_Task to carry out_
Take from the material every line containing the string "controller" and copy it.

_Data extracts_
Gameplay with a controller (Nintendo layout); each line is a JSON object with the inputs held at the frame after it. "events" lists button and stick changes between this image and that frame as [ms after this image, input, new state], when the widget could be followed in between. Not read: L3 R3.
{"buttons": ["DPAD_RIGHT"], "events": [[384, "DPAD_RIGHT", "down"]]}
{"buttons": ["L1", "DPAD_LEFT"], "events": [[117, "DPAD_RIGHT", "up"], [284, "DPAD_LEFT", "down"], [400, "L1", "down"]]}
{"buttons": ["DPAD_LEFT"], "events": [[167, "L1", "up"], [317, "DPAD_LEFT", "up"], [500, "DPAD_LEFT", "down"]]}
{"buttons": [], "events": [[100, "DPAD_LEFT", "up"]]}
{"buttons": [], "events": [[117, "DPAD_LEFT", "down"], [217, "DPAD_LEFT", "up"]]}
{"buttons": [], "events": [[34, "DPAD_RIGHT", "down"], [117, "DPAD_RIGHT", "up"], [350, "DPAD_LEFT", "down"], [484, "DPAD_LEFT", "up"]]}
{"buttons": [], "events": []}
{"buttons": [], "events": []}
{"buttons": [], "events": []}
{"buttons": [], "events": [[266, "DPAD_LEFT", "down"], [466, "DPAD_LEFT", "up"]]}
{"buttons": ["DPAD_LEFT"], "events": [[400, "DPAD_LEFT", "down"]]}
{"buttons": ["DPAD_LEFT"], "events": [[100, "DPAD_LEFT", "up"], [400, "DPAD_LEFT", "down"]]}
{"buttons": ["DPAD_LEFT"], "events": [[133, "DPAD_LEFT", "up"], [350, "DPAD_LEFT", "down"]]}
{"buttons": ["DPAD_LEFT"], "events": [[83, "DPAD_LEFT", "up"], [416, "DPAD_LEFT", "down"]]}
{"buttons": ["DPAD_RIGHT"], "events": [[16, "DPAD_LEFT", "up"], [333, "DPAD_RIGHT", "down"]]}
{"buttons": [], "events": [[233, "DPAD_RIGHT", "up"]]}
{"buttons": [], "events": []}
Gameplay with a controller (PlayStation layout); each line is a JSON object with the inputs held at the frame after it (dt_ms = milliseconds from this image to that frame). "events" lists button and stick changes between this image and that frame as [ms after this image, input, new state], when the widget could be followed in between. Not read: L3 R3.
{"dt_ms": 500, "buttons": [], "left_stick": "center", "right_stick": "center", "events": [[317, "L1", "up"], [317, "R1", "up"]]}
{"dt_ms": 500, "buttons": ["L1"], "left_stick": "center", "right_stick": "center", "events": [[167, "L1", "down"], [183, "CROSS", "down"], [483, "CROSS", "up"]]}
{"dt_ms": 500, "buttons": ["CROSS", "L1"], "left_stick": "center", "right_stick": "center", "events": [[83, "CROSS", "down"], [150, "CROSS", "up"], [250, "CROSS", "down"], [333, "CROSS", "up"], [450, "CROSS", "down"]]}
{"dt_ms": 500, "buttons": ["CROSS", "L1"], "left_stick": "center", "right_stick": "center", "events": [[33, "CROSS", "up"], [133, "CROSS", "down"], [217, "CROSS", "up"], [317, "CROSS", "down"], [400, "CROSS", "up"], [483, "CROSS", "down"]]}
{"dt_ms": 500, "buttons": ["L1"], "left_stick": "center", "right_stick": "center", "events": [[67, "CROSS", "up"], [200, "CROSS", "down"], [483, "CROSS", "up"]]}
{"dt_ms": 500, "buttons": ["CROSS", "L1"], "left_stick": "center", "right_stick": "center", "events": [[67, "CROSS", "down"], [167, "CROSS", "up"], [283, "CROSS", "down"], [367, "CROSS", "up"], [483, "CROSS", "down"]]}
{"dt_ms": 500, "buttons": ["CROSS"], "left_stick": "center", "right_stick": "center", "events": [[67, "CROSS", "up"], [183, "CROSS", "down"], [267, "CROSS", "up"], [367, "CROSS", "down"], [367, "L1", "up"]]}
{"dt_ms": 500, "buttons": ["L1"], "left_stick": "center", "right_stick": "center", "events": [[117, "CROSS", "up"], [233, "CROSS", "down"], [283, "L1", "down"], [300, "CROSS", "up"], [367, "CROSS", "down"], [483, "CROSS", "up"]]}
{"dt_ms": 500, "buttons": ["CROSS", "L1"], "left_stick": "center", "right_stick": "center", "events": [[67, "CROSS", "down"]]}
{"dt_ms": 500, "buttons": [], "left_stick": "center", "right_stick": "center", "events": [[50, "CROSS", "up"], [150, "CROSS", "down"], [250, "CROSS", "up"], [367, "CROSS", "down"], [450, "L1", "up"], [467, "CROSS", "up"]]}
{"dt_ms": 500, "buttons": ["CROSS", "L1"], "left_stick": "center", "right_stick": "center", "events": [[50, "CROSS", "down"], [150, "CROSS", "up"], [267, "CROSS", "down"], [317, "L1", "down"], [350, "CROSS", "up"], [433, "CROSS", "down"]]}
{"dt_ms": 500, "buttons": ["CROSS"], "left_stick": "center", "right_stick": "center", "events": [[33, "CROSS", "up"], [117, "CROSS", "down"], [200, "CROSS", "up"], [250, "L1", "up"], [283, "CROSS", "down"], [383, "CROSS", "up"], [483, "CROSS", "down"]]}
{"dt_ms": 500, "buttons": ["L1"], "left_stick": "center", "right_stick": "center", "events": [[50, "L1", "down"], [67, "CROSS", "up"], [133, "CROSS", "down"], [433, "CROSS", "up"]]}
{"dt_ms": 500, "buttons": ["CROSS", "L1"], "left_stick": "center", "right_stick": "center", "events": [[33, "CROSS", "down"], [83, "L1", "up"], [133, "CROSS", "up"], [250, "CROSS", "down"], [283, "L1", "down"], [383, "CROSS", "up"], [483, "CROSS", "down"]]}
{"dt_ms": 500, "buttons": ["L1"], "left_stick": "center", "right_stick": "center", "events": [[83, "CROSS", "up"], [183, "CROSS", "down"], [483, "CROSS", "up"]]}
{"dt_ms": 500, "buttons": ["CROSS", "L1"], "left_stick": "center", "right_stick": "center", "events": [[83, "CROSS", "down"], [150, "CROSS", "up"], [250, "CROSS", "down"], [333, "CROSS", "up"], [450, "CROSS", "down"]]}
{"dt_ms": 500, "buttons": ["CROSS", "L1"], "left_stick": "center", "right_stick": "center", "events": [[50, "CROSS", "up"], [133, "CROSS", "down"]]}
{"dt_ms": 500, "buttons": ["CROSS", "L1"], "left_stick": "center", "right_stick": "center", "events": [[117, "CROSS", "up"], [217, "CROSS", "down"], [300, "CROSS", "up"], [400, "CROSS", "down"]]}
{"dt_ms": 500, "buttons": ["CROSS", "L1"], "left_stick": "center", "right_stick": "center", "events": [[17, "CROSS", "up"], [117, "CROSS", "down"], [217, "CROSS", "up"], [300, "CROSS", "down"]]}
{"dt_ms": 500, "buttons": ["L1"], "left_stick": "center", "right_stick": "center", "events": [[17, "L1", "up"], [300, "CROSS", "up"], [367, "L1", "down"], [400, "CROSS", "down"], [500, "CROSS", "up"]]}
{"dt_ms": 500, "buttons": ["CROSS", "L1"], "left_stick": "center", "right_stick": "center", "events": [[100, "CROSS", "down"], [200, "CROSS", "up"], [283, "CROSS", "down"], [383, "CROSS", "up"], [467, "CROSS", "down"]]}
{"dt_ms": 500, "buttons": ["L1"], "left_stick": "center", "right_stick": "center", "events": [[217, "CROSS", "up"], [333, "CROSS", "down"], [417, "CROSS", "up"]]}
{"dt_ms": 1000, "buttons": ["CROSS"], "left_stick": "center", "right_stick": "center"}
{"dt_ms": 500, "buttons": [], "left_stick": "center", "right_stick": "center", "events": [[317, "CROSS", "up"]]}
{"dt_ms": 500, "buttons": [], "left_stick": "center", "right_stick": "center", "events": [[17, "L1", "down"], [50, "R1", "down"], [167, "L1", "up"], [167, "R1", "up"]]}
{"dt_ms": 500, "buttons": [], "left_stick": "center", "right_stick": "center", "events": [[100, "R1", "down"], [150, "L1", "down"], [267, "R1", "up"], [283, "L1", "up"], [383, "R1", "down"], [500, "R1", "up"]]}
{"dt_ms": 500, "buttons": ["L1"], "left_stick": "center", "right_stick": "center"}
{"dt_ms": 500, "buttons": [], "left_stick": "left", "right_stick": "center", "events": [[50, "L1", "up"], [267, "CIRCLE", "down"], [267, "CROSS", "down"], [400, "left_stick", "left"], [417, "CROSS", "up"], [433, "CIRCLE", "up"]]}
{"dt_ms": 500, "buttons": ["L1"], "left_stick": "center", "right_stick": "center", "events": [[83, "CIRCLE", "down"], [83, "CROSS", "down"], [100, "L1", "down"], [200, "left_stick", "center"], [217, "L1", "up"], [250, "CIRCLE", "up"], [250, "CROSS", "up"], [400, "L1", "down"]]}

_Response to this exercise_
Gameplay with a controller (Nintendo layout); each line is a JSON object with the inputs held at the frame after it. "events" lists button and stick changes between this image and that frame as [ms after this image, input, new state], when the widget could be followed in between. Not read: L3 R3.
Gameplay with a controller (PlayStation layout); each line is a JSON object with the inputs held at the frame after it (dt_ms = milliseconds from this image to that frame). "events" lists button and stick changes between this image and that frame as [ms after this image, input, new state], when the widget could be followed in between. Not read: L3 R3.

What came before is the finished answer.